Google landed in some hot water earlier this week after Matthew Green, a cryptography professor, published a blog post pointing out that Google had sneakily started signing users into the Chrome browser after they logged into any of the Google-owned websites. In a new blog post, the company promised to make some changes to the next version of Chrome to rectify those mistakes.
Green's concerns with Google's move were twofold: first, that this was being done without permission, which is a violation of users' privacy; and secondly, that the language used on the drop down in Chrome was far too vague and did not explicitly communicate to users that while they were signed into the browser, their data was still not being synced to Google's servers.

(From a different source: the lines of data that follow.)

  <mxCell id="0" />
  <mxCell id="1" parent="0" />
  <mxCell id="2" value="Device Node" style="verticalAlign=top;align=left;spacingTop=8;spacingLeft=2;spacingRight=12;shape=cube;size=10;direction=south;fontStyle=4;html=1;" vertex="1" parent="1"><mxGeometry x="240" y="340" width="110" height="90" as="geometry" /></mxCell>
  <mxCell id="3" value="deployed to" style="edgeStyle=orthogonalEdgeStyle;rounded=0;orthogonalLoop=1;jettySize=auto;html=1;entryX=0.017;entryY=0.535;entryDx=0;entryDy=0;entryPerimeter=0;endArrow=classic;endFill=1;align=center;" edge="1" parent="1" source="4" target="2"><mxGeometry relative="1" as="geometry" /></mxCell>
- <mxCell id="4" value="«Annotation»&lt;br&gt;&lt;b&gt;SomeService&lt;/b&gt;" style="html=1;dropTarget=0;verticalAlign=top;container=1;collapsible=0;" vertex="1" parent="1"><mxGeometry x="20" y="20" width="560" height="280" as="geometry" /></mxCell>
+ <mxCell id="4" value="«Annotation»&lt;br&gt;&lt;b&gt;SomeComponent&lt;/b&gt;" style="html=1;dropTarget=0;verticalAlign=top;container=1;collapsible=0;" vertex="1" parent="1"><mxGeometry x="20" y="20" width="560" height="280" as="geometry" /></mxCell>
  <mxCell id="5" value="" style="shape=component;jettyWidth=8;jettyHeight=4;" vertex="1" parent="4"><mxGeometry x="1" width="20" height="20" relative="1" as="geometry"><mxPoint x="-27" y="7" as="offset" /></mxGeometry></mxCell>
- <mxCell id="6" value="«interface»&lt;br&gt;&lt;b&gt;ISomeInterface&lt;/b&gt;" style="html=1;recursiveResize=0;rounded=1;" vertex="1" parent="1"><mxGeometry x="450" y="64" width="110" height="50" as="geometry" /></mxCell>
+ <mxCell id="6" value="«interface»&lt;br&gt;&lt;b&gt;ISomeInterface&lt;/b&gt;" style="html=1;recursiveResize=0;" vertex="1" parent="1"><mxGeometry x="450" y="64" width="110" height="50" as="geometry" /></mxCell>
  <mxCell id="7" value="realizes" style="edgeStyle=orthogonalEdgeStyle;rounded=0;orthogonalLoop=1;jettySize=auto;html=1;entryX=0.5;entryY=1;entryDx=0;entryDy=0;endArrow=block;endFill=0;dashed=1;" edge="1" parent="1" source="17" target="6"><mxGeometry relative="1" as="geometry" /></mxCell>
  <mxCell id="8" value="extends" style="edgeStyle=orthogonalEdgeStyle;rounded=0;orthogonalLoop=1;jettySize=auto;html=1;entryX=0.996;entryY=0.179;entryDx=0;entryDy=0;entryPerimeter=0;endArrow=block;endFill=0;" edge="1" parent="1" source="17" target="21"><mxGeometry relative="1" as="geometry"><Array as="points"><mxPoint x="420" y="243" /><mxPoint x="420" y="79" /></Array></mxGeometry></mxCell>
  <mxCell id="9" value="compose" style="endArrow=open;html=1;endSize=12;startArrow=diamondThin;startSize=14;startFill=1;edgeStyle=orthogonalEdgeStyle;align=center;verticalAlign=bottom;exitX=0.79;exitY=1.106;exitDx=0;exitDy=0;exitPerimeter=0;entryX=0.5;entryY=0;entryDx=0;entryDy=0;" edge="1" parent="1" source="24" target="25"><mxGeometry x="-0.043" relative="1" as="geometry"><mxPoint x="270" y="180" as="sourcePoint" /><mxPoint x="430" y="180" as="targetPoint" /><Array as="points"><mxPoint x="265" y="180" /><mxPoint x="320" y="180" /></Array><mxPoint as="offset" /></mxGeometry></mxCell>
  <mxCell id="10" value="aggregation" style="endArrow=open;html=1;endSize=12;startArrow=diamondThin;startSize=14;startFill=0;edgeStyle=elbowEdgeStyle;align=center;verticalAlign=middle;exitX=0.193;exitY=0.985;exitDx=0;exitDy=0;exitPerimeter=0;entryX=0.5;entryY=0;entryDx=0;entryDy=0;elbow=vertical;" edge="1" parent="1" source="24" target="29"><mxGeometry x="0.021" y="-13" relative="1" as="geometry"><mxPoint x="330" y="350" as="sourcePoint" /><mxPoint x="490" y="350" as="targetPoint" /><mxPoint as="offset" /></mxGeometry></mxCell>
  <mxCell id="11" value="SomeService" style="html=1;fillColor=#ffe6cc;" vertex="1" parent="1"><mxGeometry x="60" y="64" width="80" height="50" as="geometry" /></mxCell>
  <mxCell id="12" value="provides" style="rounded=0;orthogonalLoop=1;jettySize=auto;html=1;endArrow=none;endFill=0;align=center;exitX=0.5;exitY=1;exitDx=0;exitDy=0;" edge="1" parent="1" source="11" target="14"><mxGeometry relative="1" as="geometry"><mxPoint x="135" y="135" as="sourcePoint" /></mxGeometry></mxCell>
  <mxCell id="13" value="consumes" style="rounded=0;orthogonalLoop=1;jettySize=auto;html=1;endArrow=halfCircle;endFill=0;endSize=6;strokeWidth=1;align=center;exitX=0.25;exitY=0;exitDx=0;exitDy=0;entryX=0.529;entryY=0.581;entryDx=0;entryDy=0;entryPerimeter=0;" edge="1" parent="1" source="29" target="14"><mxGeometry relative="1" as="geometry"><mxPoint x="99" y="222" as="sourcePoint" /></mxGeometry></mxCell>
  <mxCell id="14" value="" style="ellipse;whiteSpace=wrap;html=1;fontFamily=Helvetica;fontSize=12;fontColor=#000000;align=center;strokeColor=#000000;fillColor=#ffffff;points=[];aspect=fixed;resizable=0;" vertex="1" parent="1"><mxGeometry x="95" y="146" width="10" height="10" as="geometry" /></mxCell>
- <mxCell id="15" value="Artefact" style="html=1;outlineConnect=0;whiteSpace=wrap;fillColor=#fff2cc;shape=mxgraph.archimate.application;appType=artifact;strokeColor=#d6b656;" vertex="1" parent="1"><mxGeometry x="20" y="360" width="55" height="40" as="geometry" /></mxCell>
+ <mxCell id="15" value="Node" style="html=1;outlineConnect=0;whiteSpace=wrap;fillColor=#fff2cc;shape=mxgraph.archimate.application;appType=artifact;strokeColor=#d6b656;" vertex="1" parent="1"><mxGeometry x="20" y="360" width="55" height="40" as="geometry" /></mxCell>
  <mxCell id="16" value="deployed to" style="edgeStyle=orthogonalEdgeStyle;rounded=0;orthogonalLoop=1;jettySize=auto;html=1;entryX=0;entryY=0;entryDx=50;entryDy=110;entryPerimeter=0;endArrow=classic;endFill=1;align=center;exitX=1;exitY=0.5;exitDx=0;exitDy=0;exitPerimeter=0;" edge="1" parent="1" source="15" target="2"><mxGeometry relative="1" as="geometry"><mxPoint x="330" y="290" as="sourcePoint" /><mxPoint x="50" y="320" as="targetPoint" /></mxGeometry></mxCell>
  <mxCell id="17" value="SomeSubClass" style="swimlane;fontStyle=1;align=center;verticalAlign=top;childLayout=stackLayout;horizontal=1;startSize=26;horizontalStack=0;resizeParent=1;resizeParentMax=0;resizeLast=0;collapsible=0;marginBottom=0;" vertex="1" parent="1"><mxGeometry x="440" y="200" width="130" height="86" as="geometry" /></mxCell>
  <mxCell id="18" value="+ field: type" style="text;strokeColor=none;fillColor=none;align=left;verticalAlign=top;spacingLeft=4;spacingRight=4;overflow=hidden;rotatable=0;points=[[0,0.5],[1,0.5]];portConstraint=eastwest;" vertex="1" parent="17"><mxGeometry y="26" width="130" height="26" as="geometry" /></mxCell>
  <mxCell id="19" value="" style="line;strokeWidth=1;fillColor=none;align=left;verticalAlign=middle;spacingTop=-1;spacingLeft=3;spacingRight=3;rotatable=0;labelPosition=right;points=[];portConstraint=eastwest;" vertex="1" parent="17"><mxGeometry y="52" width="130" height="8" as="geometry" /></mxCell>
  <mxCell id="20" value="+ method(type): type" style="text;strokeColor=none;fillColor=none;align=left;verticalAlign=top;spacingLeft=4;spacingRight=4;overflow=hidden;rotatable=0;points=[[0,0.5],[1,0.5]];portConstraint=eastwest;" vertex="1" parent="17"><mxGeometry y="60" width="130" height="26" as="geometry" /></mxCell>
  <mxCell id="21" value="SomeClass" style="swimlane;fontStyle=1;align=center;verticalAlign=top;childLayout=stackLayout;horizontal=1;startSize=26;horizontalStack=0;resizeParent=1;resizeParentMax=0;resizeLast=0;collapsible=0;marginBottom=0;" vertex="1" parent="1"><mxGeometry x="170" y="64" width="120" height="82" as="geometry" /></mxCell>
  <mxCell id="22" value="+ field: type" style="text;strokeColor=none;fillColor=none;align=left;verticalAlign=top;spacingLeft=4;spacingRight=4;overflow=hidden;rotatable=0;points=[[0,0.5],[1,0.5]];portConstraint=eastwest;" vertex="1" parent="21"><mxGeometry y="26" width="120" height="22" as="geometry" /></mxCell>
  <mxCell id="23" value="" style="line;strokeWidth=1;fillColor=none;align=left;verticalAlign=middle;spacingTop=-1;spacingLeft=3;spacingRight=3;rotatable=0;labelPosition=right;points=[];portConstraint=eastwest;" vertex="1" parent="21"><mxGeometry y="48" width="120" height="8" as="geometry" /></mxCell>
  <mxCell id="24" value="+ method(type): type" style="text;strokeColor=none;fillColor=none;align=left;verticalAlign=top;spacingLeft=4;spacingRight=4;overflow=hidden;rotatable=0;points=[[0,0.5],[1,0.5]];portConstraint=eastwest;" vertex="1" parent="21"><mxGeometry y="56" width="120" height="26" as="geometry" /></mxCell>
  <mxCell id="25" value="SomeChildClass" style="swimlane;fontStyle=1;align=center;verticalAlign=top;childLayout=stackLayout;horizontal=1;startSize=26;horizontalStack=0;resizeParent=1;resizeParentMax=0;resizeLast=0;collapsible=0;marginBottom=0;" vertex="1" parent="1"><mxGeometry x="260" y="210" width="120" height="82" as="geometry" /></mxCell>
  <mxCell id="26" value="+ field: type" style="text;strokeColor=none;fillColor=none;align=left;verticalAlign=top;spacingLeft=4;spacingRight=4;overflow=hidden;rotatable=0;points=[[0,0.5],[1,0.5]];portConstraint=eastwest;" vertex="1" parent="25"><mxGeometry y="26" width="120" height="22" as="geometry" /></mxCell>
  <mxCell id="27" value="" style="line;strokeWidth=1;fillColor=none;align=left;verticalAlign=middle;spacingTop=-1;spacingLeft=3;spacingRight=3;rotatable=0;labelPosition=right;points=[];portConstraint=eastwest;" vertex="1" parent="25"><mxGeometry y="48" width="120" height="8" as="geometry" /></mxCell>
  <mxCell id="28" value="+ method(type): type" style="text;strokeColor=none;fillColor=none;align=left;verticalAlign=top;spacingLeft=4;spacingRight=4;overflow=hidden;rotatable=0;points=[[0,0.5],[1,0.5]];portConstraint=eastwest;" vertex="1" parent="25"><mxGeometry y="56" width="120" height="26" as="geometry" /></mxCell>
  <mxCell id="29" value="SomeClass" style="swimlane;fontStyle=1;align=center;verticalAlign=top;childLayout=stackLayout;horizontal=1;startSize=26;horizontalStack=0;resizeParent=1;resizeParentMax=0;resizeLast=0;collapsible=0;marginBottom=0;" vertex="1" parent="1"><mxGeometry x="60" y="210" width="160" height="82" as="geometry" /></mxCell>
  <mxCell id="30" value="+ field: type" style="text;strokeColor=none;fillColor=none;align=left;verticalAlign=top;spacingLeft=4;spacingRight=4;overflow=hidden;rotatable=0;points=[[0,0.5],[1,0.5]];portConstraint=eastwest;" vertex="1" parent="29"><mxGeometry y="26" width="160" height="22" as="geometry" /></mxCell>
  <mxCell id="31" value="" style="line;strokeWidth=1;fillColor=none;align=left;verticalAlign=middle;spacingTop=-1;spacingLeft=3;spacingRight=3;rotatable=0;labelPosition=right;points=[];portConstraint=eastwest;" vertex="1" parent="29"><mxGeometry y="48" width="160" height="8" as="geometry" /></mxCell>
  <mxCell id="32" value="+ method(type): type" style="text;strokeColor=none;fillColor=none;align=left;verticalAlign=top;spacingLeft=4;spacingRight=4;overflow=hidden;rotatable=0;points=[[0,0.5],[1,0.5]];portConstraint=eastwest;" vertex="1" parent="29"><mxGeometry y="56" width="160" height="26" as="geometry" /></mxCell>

Chrome Product Manager, Zach Koch, addressed these concerns today, by announcing that Chrome 70 will come with an option to disable automatic sign-ins to Chrome when a user signs in to their Google account on a website. He also clarified that the next update to the browser would include UI changes that more clearly distinguish between the three states Chrome can now run in: signed out, signed in without syncing, and signed in with syncing. These are shown in the image below.

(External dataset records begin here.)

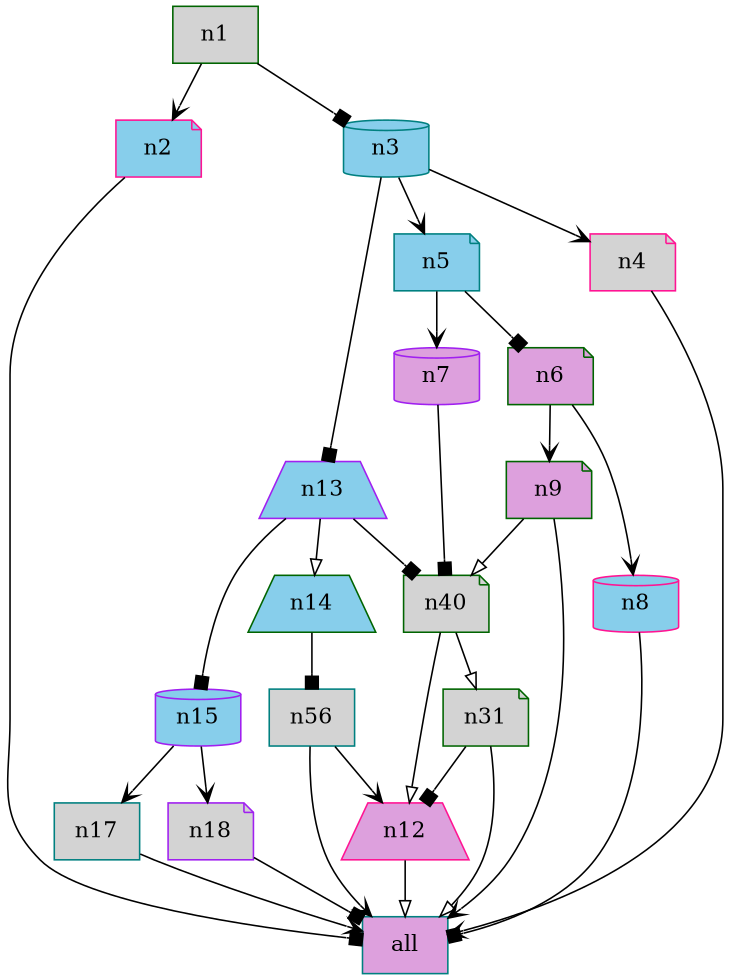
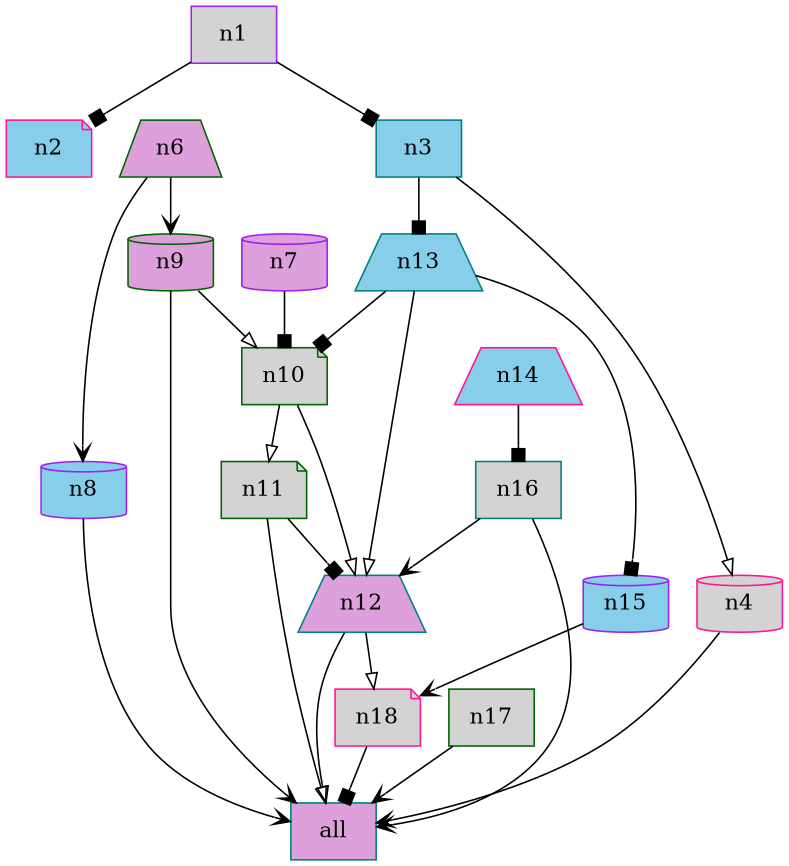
  digraph {
    node [color=deeppink fillcolor=lightgrey shape=note style=filled]
    edge [arrowhead=vee]
    n1 [color=teal fillcolor=plum label=all shape=box]
-   n2 [color=darkgreen label=n1 shape=box]
+   n2 [color=purple label=n1 shape=box]
    n3 [fillcolor=skyblue label=n2]
-   n4 [color=teal fillcolor=skyblue label=n3 shape=cylinder]
-   n5 [color=purple fillcolor=skyblue label=n13 shape=trapezium]
-   n6 [label=n4]
-   n7 [color=teal fillcolor=skyblue label=n5]
-   n8 [color=darkgreen label=n40]
-   n9 [color=darkgreen label=n31]
-   n10 [fillcolor=plum label=n12 shape=trapezium]
-   n11 [color=purple label=n18]
-   n12 [color=darkgreen fillcolor=skyblue label=n14 shape=trapezium]
+   n4 [color=teal fillcolor=skyblue label=n3 shape=box]
+   n5 [color=teal fillcolor=skyblue label=n13 shape=trapezium]
+   n6 [label=n4 shape=cylinder]
+   n8 [color=darkgreen label=n10]
+   n9 [color=darkgreen label=n11]
+   n10 [color=teal fillcolor=plum label=n12 shape=trapezium]
+   n11 [label=n18]
+   n12 [fillcolor=skyblue label=n14 shape=trapezium]
    n13 [color=purple fillcolor=skyblue label=n15 shape=cylinder]
-   n14 [color=teal label=n56 shape=box]
-   n15 [color=teal label=n17 shape=box]
-   n16 [color=darkgreen fillcolor=plum label=n6]
+   n14 [color=teal label=n16 shape=box]
+   n15 [color=darkgreen label=n17 shape=box]
+   n16 [color=darkgreen fillcolor=plum label=n6 shape=trapezium]
    n17 [color=purple fillcolor=plum label=n7 shape=cylinder]
-   n18 [fillcolor=skyblue label=n8 shape=cylinder]
-   n19 [color=darkgreen fillcolor=plum label=n9]
-   n2 -> n3
+   n18 [color=purple fillcolor=skyblue label=n8 shape=cylinder]
+   n19 [color=darkgreen fillcolor=plum label=n9 shape=cylinder]
+   n2 -> n3 [arrowhead=box]
    n2 -> n4 [arrowhead=box]
-   n3 -> n1 [arrowhead=box]
    n4 -> n5 [arrowhead=box]
-   n4 -> n6
-   n4 -> n7
+   n4 -> n6 [arrowhead=onormal]
    n5 -> n8 [arrowhead=box]
-   n5 -> n12 [arrowhead=onormal]
+   n5 -> n10 [arrowhead=onormal]
    n5 -> n13 [arrowhead=box]
    n6 -> n1
-   n7 -> n16 [arrowhead=box]
-   n7 -> n17
    n8 -> n9 [arrowhead=onormal]
    n8 -> n10 [arrowhead=onormal]
    n9 -> n1 [arrowhead=onormal]
    n9 -> n10 [arrowhead=box]
    n10 -> n1 [arrowhead=onormal]
+   n10 -> n11 [arrowhead=onormal]
    n11 -> n1 [arrowhead=box]
    n12 -> n14 [arrowhead=box]
    n13 -> n11
-   n13 -> n15
    n14 -> n1
    n14 -> n10
    n15 -> n1
    n16 -> n18
    n16 -> n19
    n17 -> n8 [arrowhead=box]
-   n18 -> n1 [arrowhead=box]
+   n18 -> n1
    n19 -> n1
    n19 -> n8 [arrowhead=onormal]
  }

Koch also announced a change to the way cookies are handled in the current version of Chrome. Even when a user chose to delete cookies, Google will keep the authentication cookies for their Google account so they would remain signed in to Google services. With the release of Chrome 70, this behaviour will be changed and all cookies will be deleted, with users being signed out of Google services.
That Google has finally come around following the backlash is a positive sign, though the fact that Google made such a major change to the browser without properly communicating it to users in the first place does leave a bad taste in the mouth.